Without these tax and NI benefits, private drivers are finding it much more difficult to make the case for switching away from internal combustion engines, according to leasing executives.

The data underlines their point: 66% of new PCH contracts in the final quarter of 2023 were for petrol cars, and only 16% were for BEVs.

As a result, the average CO2 emissions of new PCH additions to the BVRLA lease fleet were 118.8g/km, more than twice as high as the BCH additions.

With lead times returning to pre-pandemic levels, the BVRLA leasing fleet is up 2.4% to 1.9 million vehicles. Both cars (1.9%) and vans (3.9%) have recorded year-on-year growth.

Dylan Setterfield, head of forecast strategy at Cap HPI, said: “The Government has many tools at its disposal to support BEV uptake and ensure the terms of the ZEV Mandate can be met.
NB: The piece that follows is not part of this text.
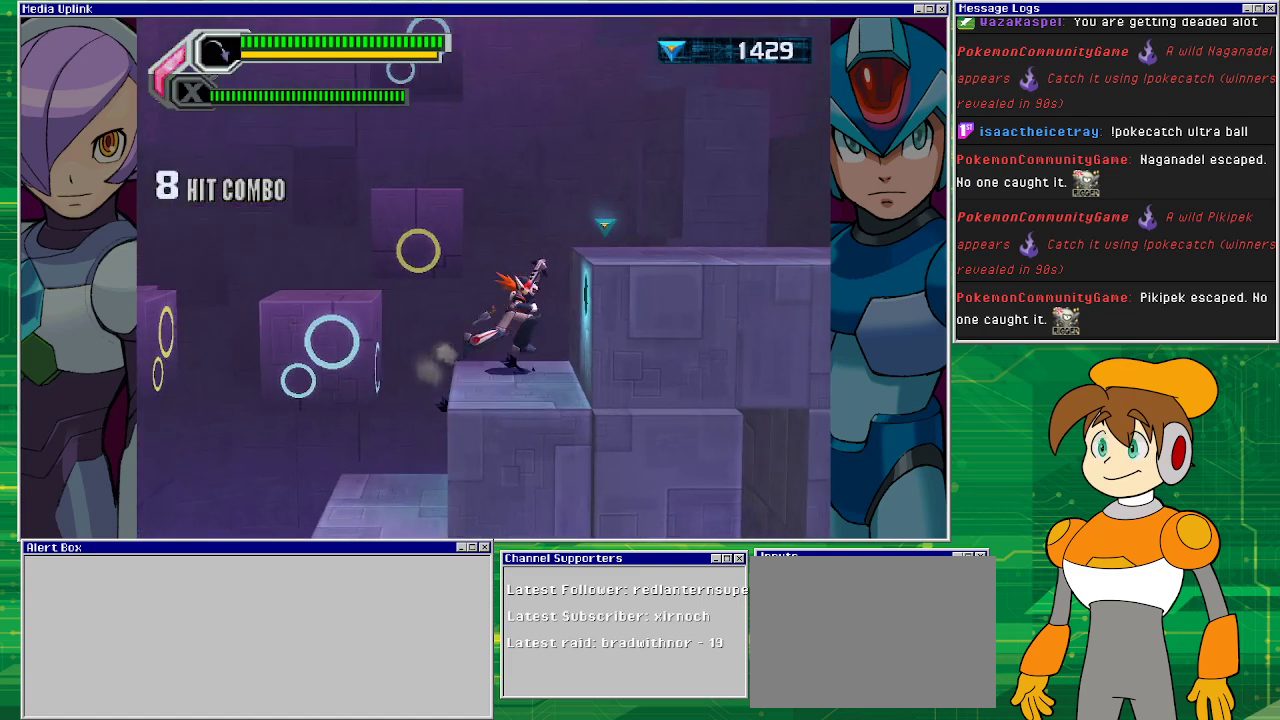
{"buttons": ["CROSS", "DPAD_RIGHT"], "left_stick": "center", "events": [[167, "DPAD_RIGHT", "up"], [233, "CROSS", "down"], [433, "DPAD_RIGHT", "down"]]}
“An obvious change would be harmonisation of VAT, where public charging costs can be reduced to make EV running costs cheaper for those without off-street parking.

“Other measures must be on the table too and include exemptions from tolls or discounted parking charges. In short, incentives are required. The annual increases set by the (ZEV) mandate only get steeper between now and 2030.”

Used electric vehicle market

In the absence of Government stimulus, the bruising decline in EV residual values for leasing companies in 2023 looks set to continue, according to the BVRLA.

“As their volumes of used EVs increases exponentially, several leasing companies are ruing their early success in persuading corporate customers to adopt the technology,” the report says.  

“Fortunately, the continued strength of petrol and diesel residual values is offsetting disposal losses on zero-emission cars for the time being, but every leasing chief has a wish list of policies that the Government could introduce to stimulate demand for used EVs.

“Leasing companies are also ploughing significant investment into the development of second-life leasing products for used EVs, although uptake remains minimal.”

While the BVRLA Leasing Outlook highlights the huge uncertainty and financial risk created by an immature used EV market, there are some positive recent developments.

Rachael Jones, director of automotive finance at Auto Trader, said: “Encouragingly, we’re seeing robust levels of consumer demand in the market, particularly for used.

“In February used cars took an average of 27 days to sell, which was the fastest pace in 12 months, and in March, it’s fallen to just 25, the fastest we’ve ever recorded.”

One of the ways in which leasecos have looked to navigate volatile used values is through second-life leasing or extended contracts.

These methods are still in their infancy and, while used car agreements went up 3% from Q3 to Q4 2023, the average contract length for BCH agreements remains flat at 40 months.

A growing consideration instead is for managing asset finance risk through better vehicle management while on fleet, with concerns growing over repair times and costs, says the BVRLA.

Vincent St Claire, managing director of Fleet Assist, added: “A period of unprecedented change is being driven by the growing number of new OEMs coming to the UK.

“Vehicle leasing, rental and salary sacrifice providers will be operating a more diverse selection of new models than ever.

“Before operating new models, whether they are established OEMs or new entrants, it is critical that their aftersales networks are thoroughly reviewed.

“Network geographic coverage, booking lead times, and warranty terms will all vary, potentially impacting on customer service, operating costs and vehicle downtime.”